Regulatory compliance concerns also were identified in a 2016 Annals of Internal Medicine study. That research found that during a typical day, a primary care physician spends 27 percent of his or her time on clinical activities and 49 percent on administrative activities. Similarly, a March 2016 Health Affairs study found that primary care physicians spend 3.9 hours per week on reporting for quality programs, and the average annual cost of compliance with quality programs alone was $40,069 per physician.

Other Consequences

Among the possible downsides of excessive regulatory burdens is greater physician burnout, according to industry advisers. For instance, 54 percent of physicians reported overall negative feelings about their profession in the Physicians Foundation survey.

Higher levels of burnout could lead to increased movement toward employment by larger practices, hospitals, or other facilities.

“You’re talking about millions and millions of dollars of software that are needed to develop a set of measurements for MIPS reporting,” said Jeffrey LeBenger, MD, chairman and CEO of Summit Health Management. “And that’s why a lot of doctors join a hospital ACO, because it has the data infrastructure for ACOs or for something of that nature.”

Although 66 percent of Physicians Foundation survey respondents thought hospital employment of physicians would not enhance care quality and decrease costs, the authors concluded that regulatory burdens were among the factors pushing more toward employment.

“Employment also is thought to lessen the regulatory and compliance burden private practice physicians face, while providing them with the financial support and technical expertise needed to implement mandated use of information technology,” the authors wrote.

Six percent of physicians said they were planning to seek hospital employment.

LeBenger agreed that regulatory burdens will continue to spur more physicians to seek hospital employment but warned that when designing compensation packages, those facilities may not have accounted for the cuts many physicians soon will face under MACRA.

“They’re setting a compensation formula that is fair market value, but if you don’t meet the quality requirements, [their revenue] is going to be below a fair market value,” LeBenger said.

Coming Response

Growing concerns about administrative burdens on physicians have led both the Trump administration and members of Congress to push red-tape reduction efforts. Both the Centers for Medicare & Medicaid Services (CMS) and the House Ways and Means Committee are soliciting ideas for reducing federal administrative burdens on physicians.

The leading rule tweak sought by MGMA is for CMS to continue a 2017 regulation that allows practices to report only 90 days of quality data and still qualify for a bonus payment, instead of moving to reporting for the full year included in the 2018 MACRA proposed rule.

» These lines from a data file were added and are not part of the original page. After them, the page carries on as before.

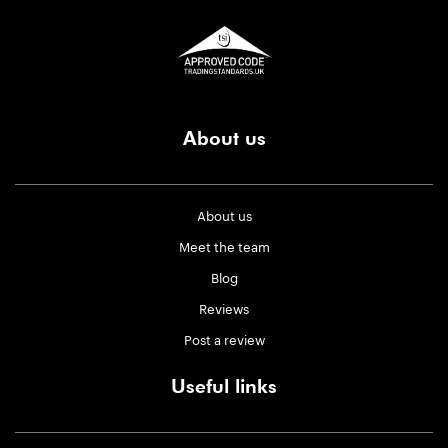
About us
About us
Meet the team
Blog
Reviews
Post a review
Useful links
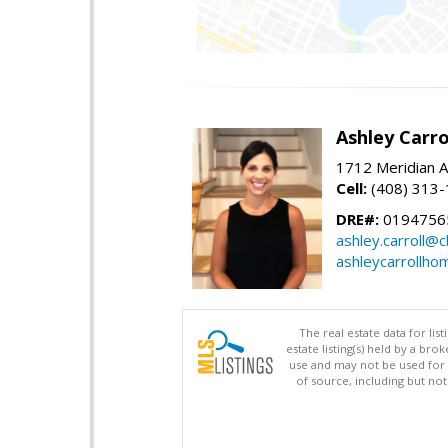
Ashley Carro
1712 Meridian A
Cell:
(408) 313
DRE#:
0194756
ashley.carroll@
ashleycarrollh
The real estate data for li
estate listing(s) held by a b
use and may not be used for 
of source, including but no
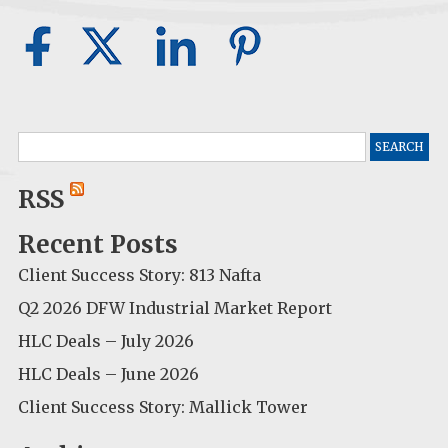
Search
for:
RSS
Recent Posts
Client Success Story: 813 Nafta
Q2 2026 DFW Industrial Market Report
HLC Deals – July 2026
HLC Deals – June 2026
Client Success Story: Mallick Tower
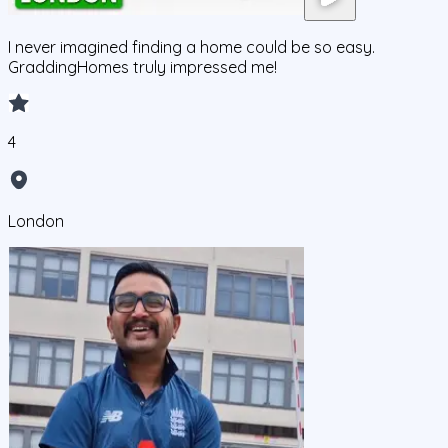
I never imagined finding a home could be so easy.
GraddingHomes truly impressed me!
4
London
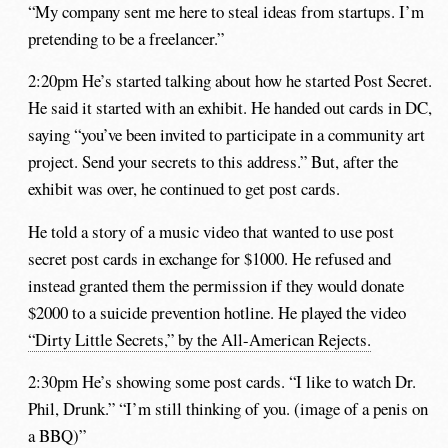
“My company sent me here to steal ideas from startups. I’m
pretending to be a freelancer.”
2:20pm He’s started talking about how he started Post Secret.
He said it started with an exhibit. He handed out cards in DC,
saying “you’ve been invited to participate in a community art
project. Send your secrets to this address.” But, after the
exhibit was over, he continued to get post cards.
He told a story of a music video that wanted to use post
secret post cards in exchange for $1000. He refused and
instead granted them the permission if they would donate
$2000 to a suicide prevention hotline. He played the video
“Dirty Little Secrets,” by the All-American Rejects.
2:30pm He’s showing some post cards. “I like to watch Dr.
Phil, Drunk.” “I’m still thinking of you. (image of a penis on
a BBQ)”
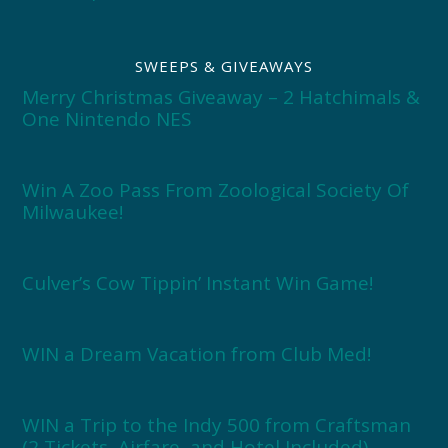
SWEEPS & GIVEAWAYS
Merry Christmas Giveaway – 2 Hatchimals &
One Nintendo NES
Win A Zoo Pass From Zoological Society Of
Milwaukee!
Culver’s Cow Tippin’ Instant Win Game!
WIN a Dream Vacation from Club Med!
WIN a Trip to the Indy 500 from Craftsman
(2 Tickets, Airfare, and Hotel Included)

“That’s the number-one thing we see that would be the highest burden,” Gilberg said in an interview.

The American Academy of Family Physicians (AAFP) likewise has urged MACRA simplification to lighten the regulatory burden. Among the changes sought by AAFP is elimination of all documentation guidelines for evaluation and management codes for primary care physicians in both the MIPS and advanced alternative payment model arms of MACRA, the organization wrote in an April letter to CMS.

Some efforts to reduce the regulatory burden may not provide the promised relief. For instance, the proposed rule promised to exclude 134,000 additional clinicians from MIPS reporting along with the 700,000 who CMS estimated were excluded in 2017.

But MACRA’s group-reporting incentives, organizational costs, and logistical obstacles actually could mean that many practices will need to report quality data for many physicians who technically have been excluded from reporting requirements, Gilberg said.

LeBenger doubted that tweaks to MACRA rules will be enough to significantly reduce the law’s regulatory burden on practices because MIPS bonuses and penalties are revenue-neutral. So half of all MIPS practices face cuts even if they spend large sums on compliance.

“They did it so that the losers are going to equal the winners,” LeBenger said.